We performed a case-control study, including 150 adults with CKD (stage 1–5 according to Kidney Disease Improving Global Outcomes (KDIGO) classification, 2024) and 150 healthy controls. CKD patients were further subdivided to 3 subgroups based on estimated glomerular filtration rate: stage 1–2, stage 3–4 and stage 5. BMD at the lumbar spine (LS), femur neck (FN), and distal radius (DR) were measured using DEXA. Vitamin D and OS biomarkers including; 8-Hydroxy-2’-deoxyguanosine (8-OHdG) and Malondialdehyde (MDA) were measured. Paraoxonase1 (PON1) as a biomarker of antioxidant response was assessed. Statistical analysis was performed using the appropriate tests.

Results

The CKD cases showed lower BMD T-Scores than healthy controls. Moreover, LS, DR, and FN BMDs were significantly different between CKD stages.
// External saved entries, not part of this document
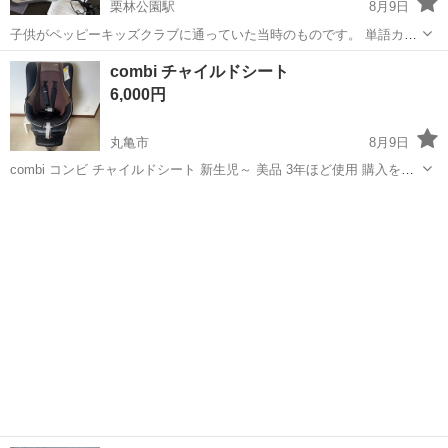
栗林公園駅
8月9日
子供がペッピーキッズクラブに通っていた当時のものです。 単語カー
ドにペンでタッチをすると発音が聞けます。説明書も付いています。
香川
高松市
栗林公園駅
キッズ用品
combi チャイルドシート
遊びの延長線で使えるので、お子様も覚えやすいかもしれません。 中
6,000円
古品ですが、捨てるのがもったいな...
丸亀市
8月9日
combi コンビ チャイルドシート 新生児～ 美品 3年ほど使用 購入を希
望の方は 希望日時を記載の上メッセージください。 取りにきていただ
香川
丸亀市
ベビー用品
ける方のみ お願いします。 ただ今断捨離中！ ベビー用品、子供用品
出品中。 ...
Post hoc analyses showed higher LS, DR, and FN T-Scores in Stage I-II vs. Stage III-IV and Stage V. However, no significant differences were noted between stage III-IV and stage V for all sites. Significant increase in OS biomarkers (8-OHdG and MDA) while decreasing antioxidant activity (PON-1) with CKD severity were observed. There was a significant positive correlation between PON1and BMD while 8-OHdG and MDA had a negative correlation with BMD. We also observed significant positive correlations between 8-OHdG and MDA with alkaline phosphatase and phosphorus, while these markers had significant negative correlations with vitamin D and calcium. PON1 had a significantly positive correlation with vitamin D & calcium.

Conclusion

CKD patients suffer of OS. OS positively correlated with CKD severity. There is a negative relation between OS and BMD in CKD. OS might participate in the occurrence of OP in CKD.